Born on Earth Day 23, Bay Weekly Turns 24 on April 22
When you take time to count, thoughts start tickling your brain.
That sequence — 22-23-24 — which I hadn’t noticed until I wrote it down, could start its own numerological train of thought.
Here’s another number: 1,219. That’s how many editions of Bay Weekly we will have made in the 24 years since we published Vol. 1 No. 1 on Earth Day 23, April 22, 1993.
What do all those issue amount to? Where did all those years go? How is now different from then?
I was coming up with more questions than answers until I bumped into Victoria Coles’ research into changing Chesapeake times.
We are in the midst of change, Coles told me from her at Horn Point Laboratory in Cambridge, part of the University of Maryland’s Center for Environmental Science.
Coles and a couple of other researchers, Ralph Hood and Kari St. Laurent, have been “thinking about what people and organisms actually feel: daily weather, 10 or 15 warm days and their cumulative stress on people and environment,” she said.

* **INPUT DATA**
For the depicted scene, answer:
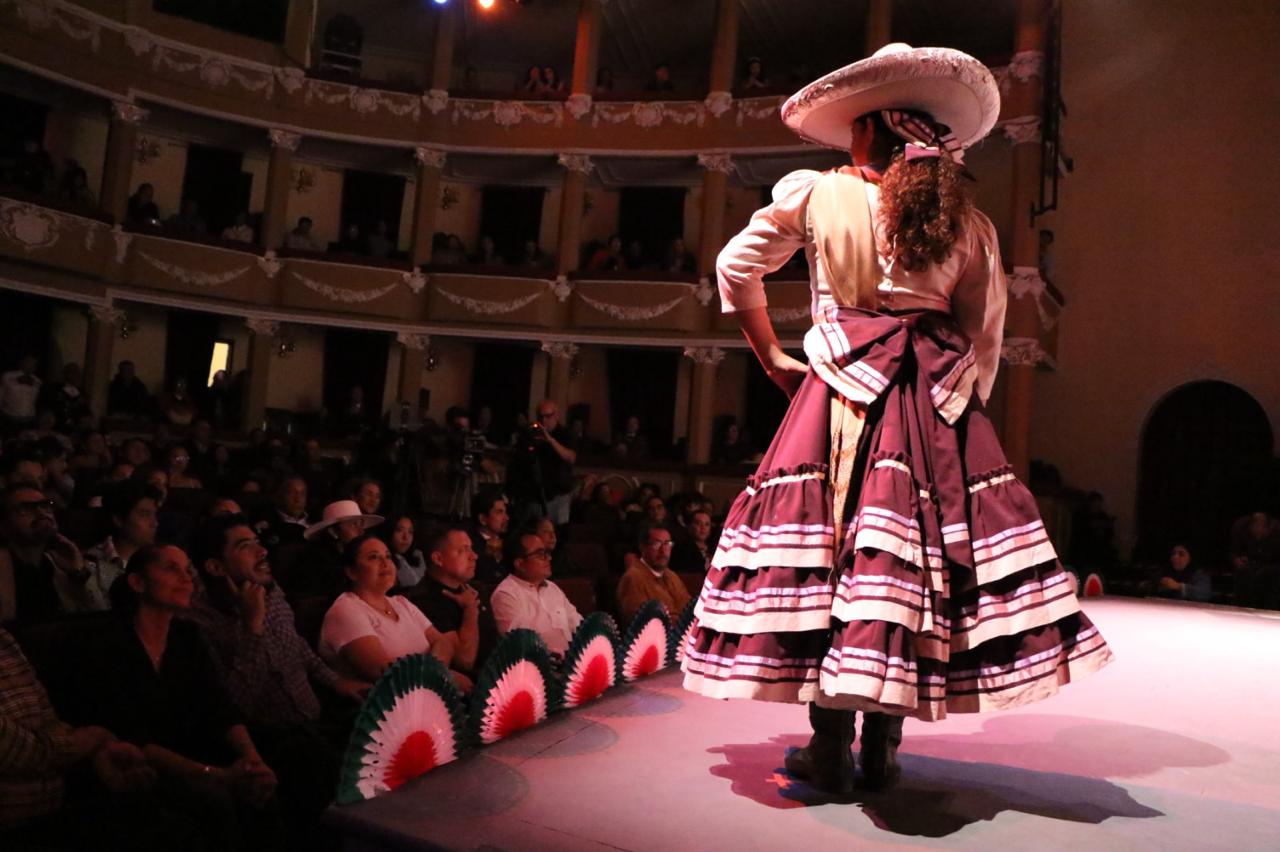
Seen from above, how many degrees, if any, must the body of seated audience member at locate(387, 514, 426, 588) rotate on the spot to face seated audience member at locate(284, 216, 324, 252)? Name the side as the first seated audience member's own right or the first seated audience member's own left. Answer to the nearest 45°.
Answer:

* **TASKS**
1: List the three researchers named in the Bay Weekly anniversary article.
2: Translate this sentence from the Bay Weekly anniversary article into Spanish: "When you take time to count, thoughts start tickling your brain."
3: According to the Bay Weekly anniversary article, on what date was Vol. 1 No. 1 published?

* **EXERCISE RESULTS**
1: Victoria Coles, Ralph Hood, Kari St. Laurent

2: Cuando te tomas el tiempo de contar, los pensamientos empiezan a hacerte cosquillas en el cerebro.

3: April 22, 1993